AquaSecurity's Trivy Supply Chain Compromise Incident Response Guide

Origin

The Trivy source code was compromised via a vulnerable GitHub Action. Attackers exploited this vulnerability to exfiltrate high-privilege secrets, enabling a large-scale supply chain attack. Notably, this specific GitHub Action vulnerability had been identified months earlier by the poutine CI/CD security scanner but remained unpatched.

Affected Versions and Exposure Window

Use the table below to determine if you used a compromised version of Trivy.

Component	Affected Versions	NOT Affected	Exposure Window (UTC)
trivy (binary)	v0.69.4 (including `latest` tag). GHCR, ECR Public, Docker Hub, deb, rpm, get.trivy.dev	1) v0.69.3 or earlier 2) Images referenced by digest	2026-03-19 18:22 – 21:42
trivy (Docker Hub)	v0.69.5–v0.69.6 (including `latest` tag)	1) v0.69.3 or earlier 2) Images referenced by digest	2026-03-22 15:43 – 01:40
trivy (Source)	Source code v0.69.4 or `latest` tag	SHA-pinned references	2026-03-19 17:43 – 23:13
trivy-action	1) All tags prior to 0.35.0 2) `version: latest` requested during exposure	1) @v0.35.0 2) SHA-pinned (since 2025-04-09)	2026-03-19 17:43 – 2026-03-20 05:40
setup-trivy	All releases	SHA-pinned references	2026-03-19 17:43 – 21:44

[!NOTE]

The Homebrew version of Trivy was not compromised.
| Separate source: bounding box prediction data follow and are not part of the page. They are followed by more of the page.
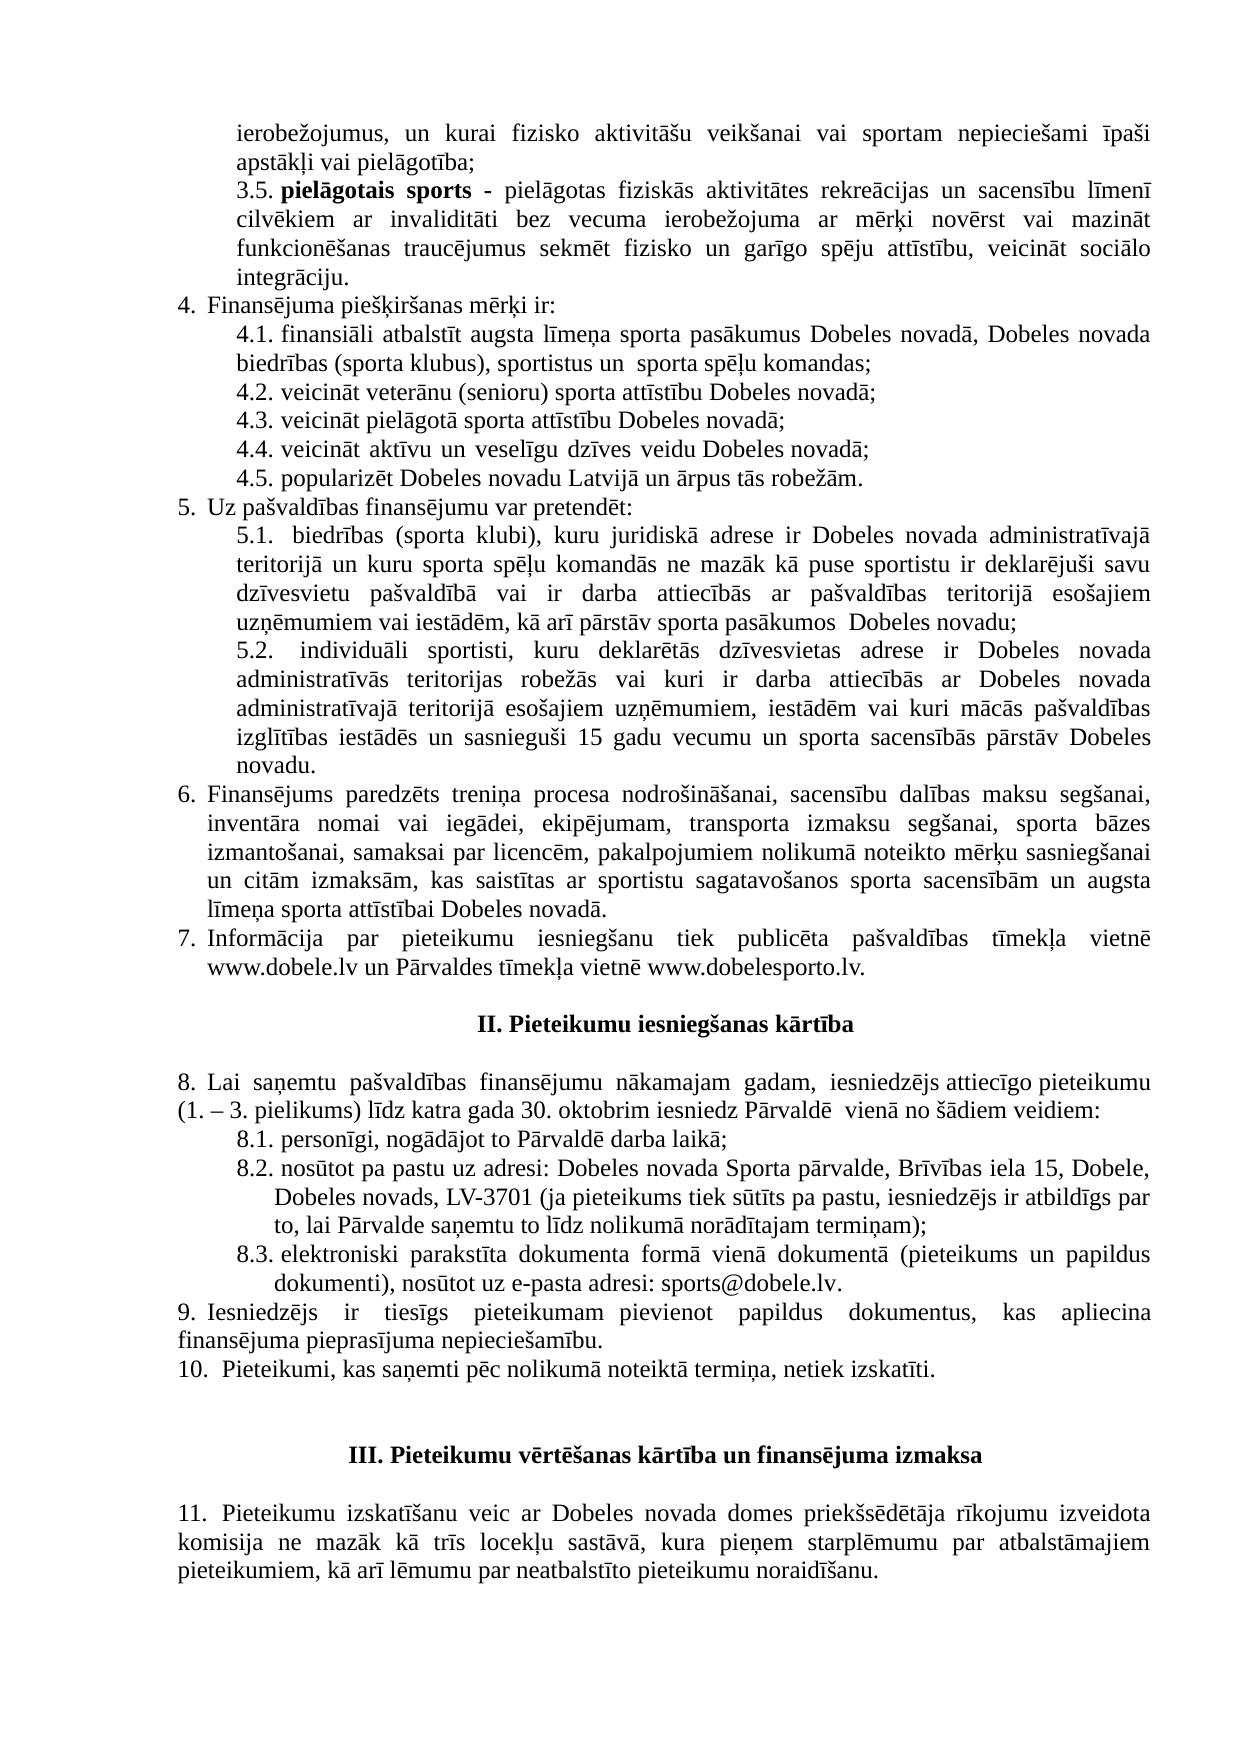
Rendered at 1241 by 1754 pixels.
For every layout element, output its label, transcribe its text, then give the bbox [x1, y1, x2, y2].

list Lai saņemtu pašvaldības finansējumu nākamajam gadam, iesniedzējs attiecīgo pieteikumu (1. – 3. pielikums) līdz katra gada 30. oktobrim iesniedz Pārvaldē vienā no šādiem veidiem: [177, 1067, 1152, 1124]
list biedrības (sporta klubi), kuru juridiskā adrese ir Dobeles novada administratīvajā teritorijā un kuru sporta spēļu komandās ne mazāk kā puse sportistu ir deklarējuši savu dzīvesvietu pašvaldībā vai ir darba attiecībās ar pašvaldības teritorijā esošajiem uzņēmumiem vai iestādēm, kā arī pārstāv sporta pasākumos Dobeles novadu; [236, 521, 1152, 636]
text II. Pieteikumu iesniegšanas kārtība [177, 1009, 1154, 1038]
list nosūtot pa pastu uz adresi: Dobeles novada Sporta pārvalde, Brīvības iela 15, Dobele, Dobeles novads, LV-3701 (ja pieteikums tiek sūtīts pa pastu, iesniedzējs ir atbildīgs par to, lai Pārvalde saņemtu to līdz nolikumā norādītajam termiņam); [236, 1153, 1152, 1239]
list popularizēt Dobeles novadu Latvijā un ārpus tās robežām. [236, 463, 1152, 492]
list Iesniedzējs ir tiesīgs pieteikumam pievienot papildus dokumentus, kas apliecina finansējuma pieprasījuma nepieciešamību. [177, 1297, 1152, 1354]
list veicināt pielāgotā sporta attīstību Dobeles novadā; [236, 406, 1152, 434]
list pielāgotais sports - pielāgotas fiziskās aktivitātes rekreācijas un sacensību līmenī cilvēkiem ar invaliditāti bez vecuma ierobežojuma ar mērķi novērst vai mazināt funkcionēšanas traucējumus sekmēt fizisko un garīgo spēju attīstību, veicināt sociālo integrāciju. [236, 176, 1152, 291]
list elektroniski parakstīta dokumenta formā vienā dokumentā (pieteikums un papildus dokumenti), nosūtot uz e-pasta adresi: sports@dobele.lv. [236, 1239, 1152, 1297]
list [236, 118, 1152, 176]
list Pieteikumu izskatīšanu veic ar Dobeles novada domes priekšsēdētāja rīkojumu izveidota komisija ne mazāk kā trīs locekļu sastāvā, kura pieņem starplēmumu par atbalstāmajiem pieteikumiem, kā arī lēmumu par neatbalstīto pieteikumu noraidīšanu. [177, 1498, 1152, 1584]
text III. Pieteikumu vērtēšanas kārtība un finansējuma izmaksa [177, 1441, 1154, 1469]
list Finansējuma piešķiršanas mērķi ir: [177, 291, 1152, 319]
list veicināt aktīvu un veselīgu dzīves veidu Dobeles novadā; [236, 434, 1152, 463]
list Informācija par pieteikumu iesniegšanu tiek publicēta pašvaldības tīmekļa vietnē www.dobele.lv un Pārvaldes tīmekļa vietnē www.dobelesporto.lv. [177, 923, 1152, 981]
list Uz pašvaldības finansējumu var pretendēt: [177, 492, 1152, 521]
list Finansējums paredzēts treniņa procesa nodrošināšanai, sacensību dalības maksu segšanai, inventāra nomai vai iegādei, ekipējumam, transporta izmaksu segšanai, sporta bāzes izmantošanai, samaksai par licencēm, pakalpojumiem nolikumā noteikto mērķu sasniegšanai un citām izmaksām, kas saistītas ar sportistu sagatavošanos sporta sacensībām un augsta līmeņa sporta attīstībai Dobeles novadā. [177, 779, 1152, 923]
list Pieteikumi, kas saņemti pēc nolikumā noteiktā termiņa, netiek izskatīti. [177, 1354, 1152, 1383]
list personīgi, nogādājot to Pārvaldē darba laikā; [236, 1124, 1152, 1153]
list finansiāli atbalstīt augsta līmeņa sporta pasākumus Dobeles novadā, Dobeles novada biedrības (sporta klubus), sportistus un sporta spēļu komandas; [236, 319, 1152, 377]
list individuāli sportisti, kuru deklarētās dzīvesvietas adrese ir Dobeles novada administratīvās teritorijas robežās vai kuri ir darba attiecībās ar Dobeles novada administratīvajā teritorijā esošajiem uzņēmumiem, iestādēm vai kuri mācās pašvaldības izglītības iestādēs un sasnieguši 15 gadu vecumu un sporta sacensībās pārstāv Dobeles novadu. [236, 636, 1152, 779]
list veicināt veterānu (senioru) sporta attīstību Dobeles novadā; [236, 377, 1152, 406]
For cloud environments, identify which CI pipelines used affected versions and check your platform logs for executions during the exposure windows listed above.

Impact Analysis

The impact depends on where the compromised version was executed. All affected versions used the TeamPCP Cloud Stealer, which identifies secrets in the session, encrypts them, and exfiltrates them to a Command & Control (C2) server.

1. Execution in Cloud CI (GitHub Actions)

If Trivy ran via trivy-action, setup-trivy or trivy, consider all secrets (${{ secrets.X }}) accessible to that workflow as compromised.

Exfiltration: If the primary C2 upload fails, the payload attempts to push stolen data to a public repository named tpcp-docs using the available INPUT_GITHUB_PAT.
OIDC/Ephemeral Secrets: There is currently no evidence that the payload utilized ephemeral secrets (OIDC, GITHUB_TOKEN). If your environment is properly configured, these short-lived tokens may have expired before the attackers could use them.

2. Execution on Local Devices (Servers, Dev Machines)

On local Linux systems, the malware attempts to establish persistence:

Persistence: It creates a Python script at ~/.config/systemd/user/sysmon.py and adds a corresponding systemd unit.
Remote Access: The C2 can trigger arbitrary code execution through this script, allowing for a complete manual takeover of the device.

Response Plan

If you confirm that a compromised version was executed:

Rotate Secrets: Immediately rotate all long-lived secrets (PATs, AWS keys, etc.) that were available in the environment during the run.
Remove Persistence: On local machines, audit and delete sysmon.py and any unauthorized systemd units.
Audit Logs: Start an in-depth investigation. On GitHub, review the Audit Log (Settings -> Archive -> Logs -> Audit log). Look for the hashed_token property to identify specific interactions associated with a compromised credential.

Hardening

To prevent similar supply chain attacks in the future:

Pin by SHA: Instead of using tags (like @v1 or @latest), pin GitHub Actions and container images by their immutable SHA-256 digest. If using binary in automated script, validating integrity is always an option.
Use Scanning Tools: Use poutine to identify vulnerable workflows including unpinned actions. Use bagel on local devices to assess which secrets are accessible to unprivileged programs.
Least Privilege: Split workflows into multiple jobs. Ensure each job has access to only the minimal secrets required.
Short-lived Credentials: Prioritize ephemeral secrets (e.g. OIDC) over long-lived secrets. While an attacker can still steal a live ephemeral token, the narrow window of validity significantly limits the damage.